TARİH bir hayat dersidir. Geçmişini bilmeyenin geleceği de olamaz.
Tarih kitapları, tarihini unutan ulusların acı sonlarıyla doludur. Adaletsizliği derinleştiren, eşitsizliği büyüten, halkı yoksullaştıran, kadını köleleştiren hiçbir düzenin uzun süre ayakta kalması mümkün değildir. Osmanlı döneminde kadın bir varlık olarak kabul edilmiyordu. Nüfus sayımı yapıldığı zamanlar bile, yalnızca erkekler sayılıyordu. Cumhuriyet’in ilk yıllarında, Türk kadınının hali hiç de parlak değildi.
Atatürk’ün o günlerin ünlü gazetesi İkdam’da yayınlanan şu sözleri, kadınlarımızın durumunu gözler önüne seriyor: “Bazı yerlerde kadınlar görüyorum ki, başında bir bez, peştamal veya buna benzer bir şeyler sararak yüzünü, gözünü gizler ve yanından geçen erkeklere karşı arkasını çevirir veya yere oturarak yumulur. Bu tavrın mânâsı neye delalet eder? Medenî bir millet anası, bir millet kızı için bu garip şekiller, bu vahşî vaziyet nedir? Bu hal milleti çok gülünç gösterir ve derhal düzeltilmesi lâzımdır!” (1 Eylül 1925)
Cumhuriyet döneminde kadınlarımızın kılık kıyafetleri düzeldi, erkeklerle eşit haklar sağlandı, onlara seçme ve seçilme hakkı verildi. Ülkeye hâkim olan ortaçağ zihniyeti yavaş yavaş silindi. Türkiye uygarlık yolunda büyük adımlar attı. “Cumhuriyet faziletti... Cumhuriyet, insan olmak demekti...” Kadınlara sağlanan bu haklar, dinci yobazları memnun etmedi. Bu yüzden onlar Atatürk’ü hiç sevmedi. Cumhuriyet’e hep karşı oldular!

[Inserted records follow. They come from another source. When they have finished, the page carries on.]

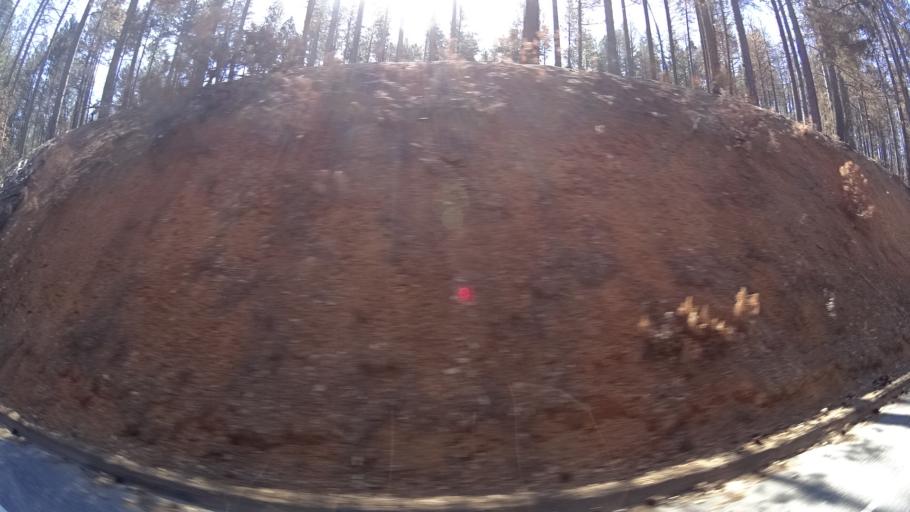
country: US
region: California
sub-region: Tehama County
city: Rancho Tehama Reserve
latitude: 39.6562
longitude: -122.7263
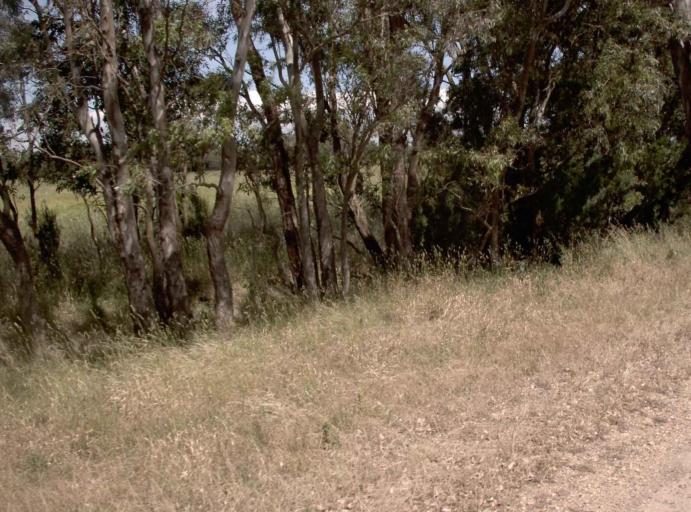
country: AU
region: Victoria
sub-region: Wellington
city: Heyfield
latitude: -38.0045
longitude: 146.8835
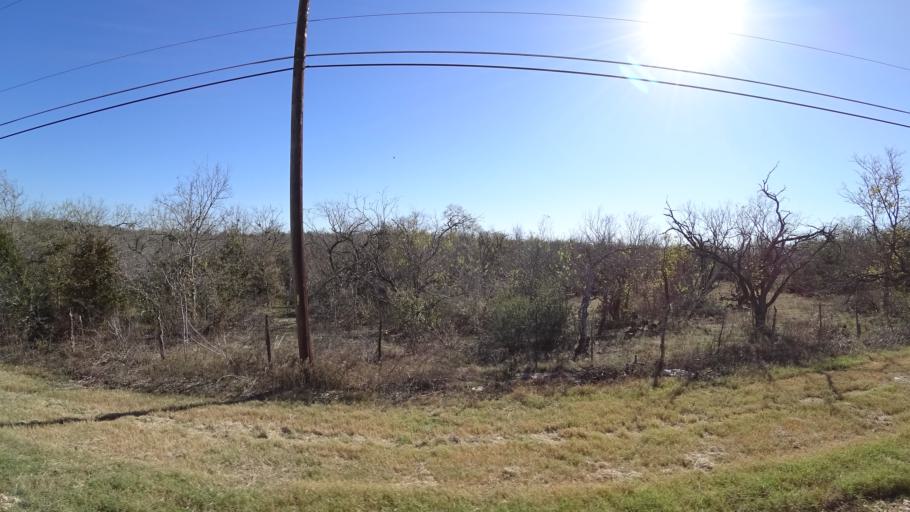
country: US
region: Texas
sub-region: Travis County
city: Garfield
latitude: 30.1213
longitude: -97.6445
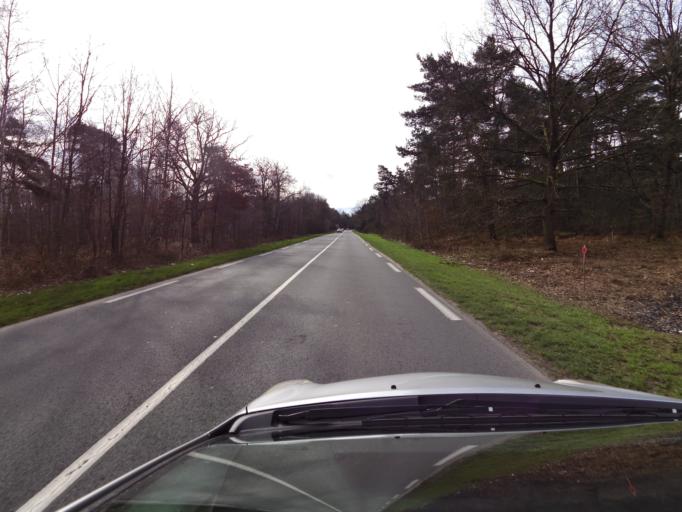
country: FR
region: Picardie
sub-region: Departement de l'Oise
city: Ver-sur-Launette
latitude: 49.1409
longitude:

Bugün yeniden, kadının eski çağdışı günlerine döndürülmek istendiği görünüyor. Bazı çevrelerde, kadınların tekrar çarşafların içine hapsedilerek köleleştirilme eğilimi var. Tüm bunlara masum istekler gibi bakamayız. Boşvere boşvere, ülke bu hallere geldi. Kadınlarımızın artık uyanmaları, özgür bireyler olduklarının bilincine varıp, erkek egemenliğine karşı “Yeter artık!” demeleri gerekiyor. Kadını “köle” gören zihniyet bir daha geri gelmemecesine çöpe yollanmalıdır. Öcü gibi kapanan kadınları gördükçe, onları kasap bıçağına gönüllü olarak koşan koyunlara benzetiyorum. Türk kadınını, ikinci sınıf insan olmaktan çıkaran ve onların, devletin her kademesinde etkili olmalarını sağlayan Mustafa Kemal Atatürk’tür. Oysa bakıyorum, Atatürk karşıtı kadınların sayısı küçümsenmeyecek kadar çok. Nasıl oluyor bu? Aklım almıyor! Kadın erkeğin kuluydu, şimdi eşit arkadaşı oldu. Kötü bir şey mi ki?

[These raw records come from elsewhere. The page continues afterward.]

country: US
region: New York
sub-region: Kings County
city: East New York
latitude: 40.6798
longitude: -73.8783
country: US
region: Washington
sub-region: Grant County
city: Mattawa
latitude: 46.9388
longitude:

Tarih kitapları, Fatih Sultan Mehmet’in İstanbul’u fethetmesiyle “yeni bir çağ” başladığını yazar! Ortaçağ kapanmış, yeniçağ başlamıştır. Öyle mi? Ben bu ifadelere her zaman kuşku ile baktım! İstanbul’un fethinden 557 yıl sonra bile Anadolu şehirlerinin önemli bir kısmı ve büyük şehirlerin varoşları hâlâ ortaçağı yaşıyor. O bölgelerde yaşayan kadınlara bakın. Hiç uygar, modern Türk kadınına benziyorlar mı?
Atatürk “Cumhuriyet, kökü erdeme dayalı bir idaredir. Cumhuriyet erdemli ve namuslu insanlar yetiştirir. Sultanlık korkuya, tehdide dayalı olduğu için korkak, alçak, sefil, rezil insanlar yetiştirir. Aradaki fark bundan ibarettir” demişti. 87 yıl sonra görülen eskiye dönüş özlemi, ciddi bir akıl tutulmasının belirtisi değil midir?